Altmetrics Grant
First of all, congratulations to the altmetrics grant:
https://www.zotero.org/blog/funding-for-altmetrics-research-and-expanded-api/
this has been much anticipated.
A couple of questions:
1. Privacy/data ownership. So I realize data is going to be anonymized, but still, Zotero's privacy policy, which to me is one of its core strengths, is to "not share your data with third parties." So the question is how you'll be doing this exactly. The two obvious choices I see is to just aggregate data from public libraries or to offer an opt-in. I'd be happy with either option, but I'd feel queasy about you using all user data without explicit consent.
2. To what extent do you think the new API will be useful in handling retrieve metadata requests?
https://www.zotero.org/blog/funding-for-altmetrics-research-and-expanded-api/
this has been much anticipated.
A couple of questions:
1. Privacy/data ownership. So I realize data is going to be anonymized, but still, Zotero's privacy policy, which to me is one of its core strengths, is to "not share your data with third parties." So the question is how you'll be doing this exactly. The two obvious choices I see is to just aggregate data from public libraries or to offer an opt-in. I'd be happy with either option, but I'd feel queasy about you using all user data without explicit consent.

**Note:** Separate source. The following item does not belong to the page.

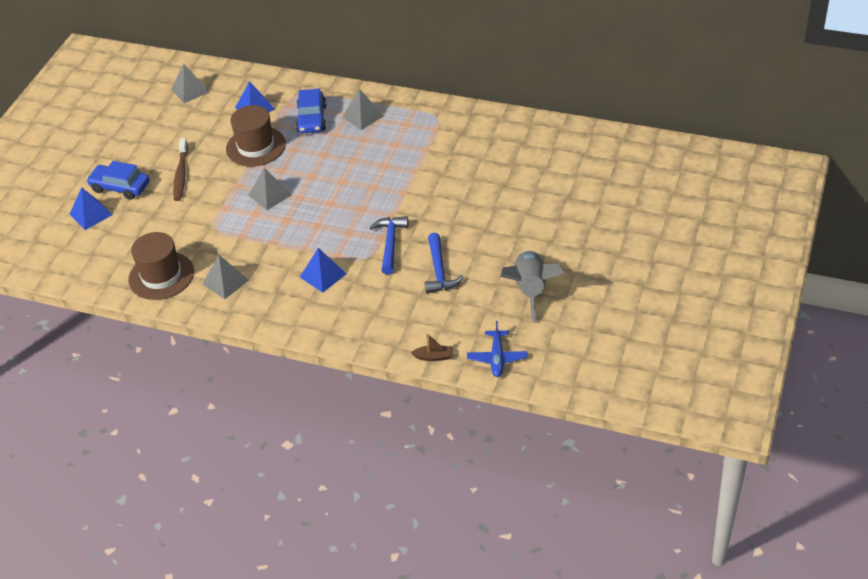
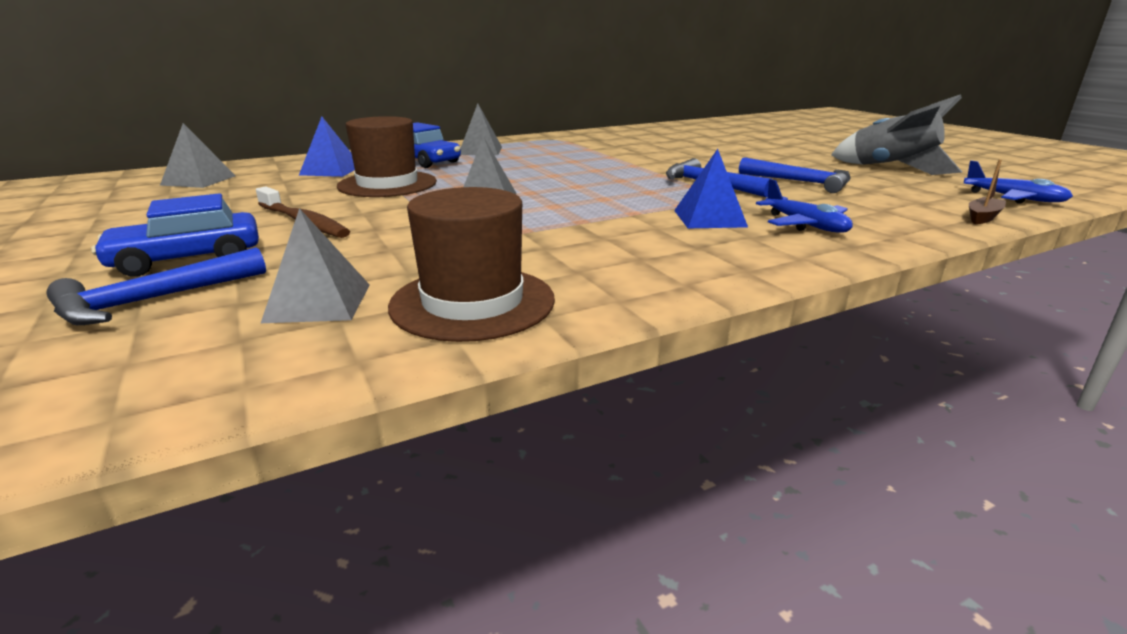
camera: 50 degrees left, 20 degrees down
(91, 214) = (153, 300): blue pyramid -> blue hammer
(226, 282) = (603, 266): grey pyramid -> grey pyramid (319, 302)
(347, 307) = (805, 225): none -> blue plane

2. To what extent do you think the new API will be useful in handling retrieve metadata requests?
The page you quote also discusses the use of "anonymous and aggregated" data for "research and analysis", which, though it doesn't explicitly mention sharing, suggests this sort of usage.
While we therefore see this usage as covered by our existing policies, we're going to be rolling out updated terms of service and an updated privacy policy this week for a variety of reasons (mainly to consolidate all Zotero software and services into a single document), and the updated privacy policy makes this new usage more explicit. (We'll be notifying people of the changes via email, since our current ToS say we will.)
To be clear, though, this aggregate data isn't yet available, and if anyone is concerned with this usage, they can of course delete their data from the Zotero servers. It's separate, at least at this point. Currently for this grant we're only talking about providing readership counts for given identifiers (DOI, ISBN, etc.). A lookup service for metadata retrieval would be a separate API that took full-text queries and returned identifiers.
It would still be good if it were possible to at least implement an opt-out for users that would allow them to use the Zotero servers without having their data shared - although it also depends how much exactly you're going to make available. Item counts per identifier do indeed seem entirely unproblematic. The closer released datasets resemble full, anonymized contents of a user's library the more problematic this is.
As you know, these issues are viewed a lot more critically in Europe than on this side of the pond, so treating as lightly as possible would be good. In Germany, e.g., there were even some complaints against not requiring explicit opt-in for new users for full-text sync (http://infobib.de/blog/2013/11/19/zotero-synchronisiert-texte/ ).
We would not expose metadata in private libraries, anonymized or not. If, for example, metadata were provided along with these readership counts, it would come solely from public sources, even if the aggregate readership counts themselves included items in private libraries.
The datasets described in the grant announcement will follow these same restrictions — we're not providing anything that won't eventually be available publicly via the Zotero API. (Part of the purpose of the grant is just to improve the accuracy of that data before it's released.) We'll essentially be providing identifier:count:public-user-items, where 'identifier' is a UUID (or, where there isn't one, a Zotero global item id), 'count' is a readership count (across all Zotero libraries), and 'public-user-items' is the set of constituent user/group items in public libraries. No data on private items will be included beyond the readership counts.
We're aware that "anonymized" is a bit of a scary word, particularly in tech circles. In this context we really just mean "aggregate", and anonymous simply to the extent that readership counts would be inherently anonymous.